MANIFESTAÇÕES E VONTADE POPULAR

(*) João Melo e Sousa Bentivi (**)

Sou a favor de manifestações populares de qualquer lado que seja, pois nada se parece mais com democracia, que a vontade do povo, ou pela força do voto ou pela força das ruas.

Nos últimos tempos a vontade do povo está sendo suprimido, inclusive somente dois poderes nascem no povo: Executivo e Legislativo e esses estão claudicantes: assiste-se ao agigantamento indevido do Judiciário, de maneira tão acintosa, que de vez em quando são os próprios ministros do STF que, de maneira explícita, confessam as suas idiossincrasias e contradições.

Mas ainda creio na força do povo, inclusive porque alguns acontecimentos, como, por exemplo, um impeachment, só acontecem com apoio popular.

Entretanto não é disso que quero falar, quero falar das manifestações do primeiro de maio.
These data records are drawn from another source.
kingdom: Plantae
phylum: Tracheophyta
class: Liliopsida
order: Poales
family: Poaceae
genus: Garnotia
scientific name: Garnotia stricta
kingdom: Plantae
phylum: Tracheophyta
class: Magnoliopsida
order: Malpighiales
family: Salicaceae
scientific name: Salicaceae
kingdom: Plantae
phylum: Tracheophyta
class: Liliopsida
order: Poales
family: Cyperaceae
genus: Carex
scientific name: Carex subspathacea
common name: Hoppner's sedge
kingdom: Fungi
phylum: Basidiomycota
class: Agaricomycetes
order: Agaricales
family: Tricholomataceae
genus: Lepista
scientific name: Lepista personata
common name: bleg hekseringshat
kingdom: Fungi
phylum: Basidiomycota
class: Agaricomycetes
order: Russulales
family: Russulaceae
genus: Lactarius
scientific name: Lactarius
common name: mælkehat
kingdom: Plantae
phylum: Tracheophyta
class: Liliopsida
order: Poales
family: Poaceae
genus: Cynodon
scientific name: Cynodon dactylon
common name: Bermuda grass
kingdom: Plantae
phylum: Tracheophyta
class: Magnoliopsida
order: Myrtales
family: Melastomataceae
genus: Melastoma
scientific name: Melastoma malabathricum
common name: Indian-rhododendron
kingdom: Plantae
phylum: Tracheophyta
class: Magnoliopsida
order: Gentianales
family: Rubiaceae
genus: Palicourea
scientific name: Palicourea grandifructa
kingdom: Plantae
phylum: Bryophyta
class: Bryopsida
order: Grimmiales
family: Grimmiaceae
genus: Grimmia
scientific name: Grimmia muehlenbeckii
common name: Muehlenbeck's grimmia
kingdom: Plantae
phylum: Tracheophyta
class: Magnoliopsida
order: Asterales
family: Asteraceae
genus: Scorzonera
Interessantes e merecem análise isenta.

Primeiro, não se registrou, em todo Brasil, nenhum ato de violência e os cálculos mais conservadores mostram que nenhuma manifestação, na história brasileira, reuniu tantos adeptos, apesar que em muitos municípios elas foram impedidas de acontecer, pela sanha ditatorial de prefeitos tiranetes, com fulcro no poder que lhes foi dado pelo STF. Mesmo assim, supõe-se mais de cinco milhões nas ruas.

Segundo a cor predominante: verde e amarelo. Não se viram o negro dos black blocs, nem os vermelhos do comunismo. É evidente que o exterior nem sempre revela o interior, mas na minha Pedreiras se afirmava: “se conhece o pau pela casca”. O verde-amarelo é muito mais que uma decoração, mas, acima de tudo, uma manifestação de patriotismo. Haverá sempre uma contraposição entre os patriotas e aqueles que desejam um Brasil vermelho.

O primeiro de maio não foi vermelho, foi patriota.

Terceiro, quem eram os manifestantes? Sindicalistas profissionais, membros de ONGs bandidas, integrantes do PCC? Não, essa turma nem teria coragem de comparecer. Os integrantes foram as famílias brasileiras e, quando se fala de família, dois segmentos retratam-nas muito bem: idosos e crianças. Estavam lá.

Quarto, as pautas defendidas. Caso fosse uma manifestação pintada de vermelho, seguramente veríamos defesa da maconha, internacionalização da Amazônia, a favor do aborto, ideologia de gênero, contra o cristianismo, habeas corpus de grandes bandidos, etc.  Os patriotas, em contrário, pediam liberdade, respeito a constituição, respeito ao voto popular, auditagem nas próximas eleições, respeito aos princípios conservadores cristãos e familiares. A cada dez palavras de ordem, o nome de Deus e de Cristo era engrandecido pelo menos por três vezes.

Sem querer trazer a religiosidade para a discussão, ouso perguntar: será se Cristo se agradou ou não desse primeiro de maio, dito por alguns de primeiro de maio bolsonarista?

A resposta não será minha, é sua, é tua: “vai que é tua, Tafarel”!

(*) Médico otorrinolaringologista, legista, jornalista, advogado, professor universitário, músico, poeta, escritor e doutor em Administração, pela Universidade Fernando Pessoa, Porto, Portugal.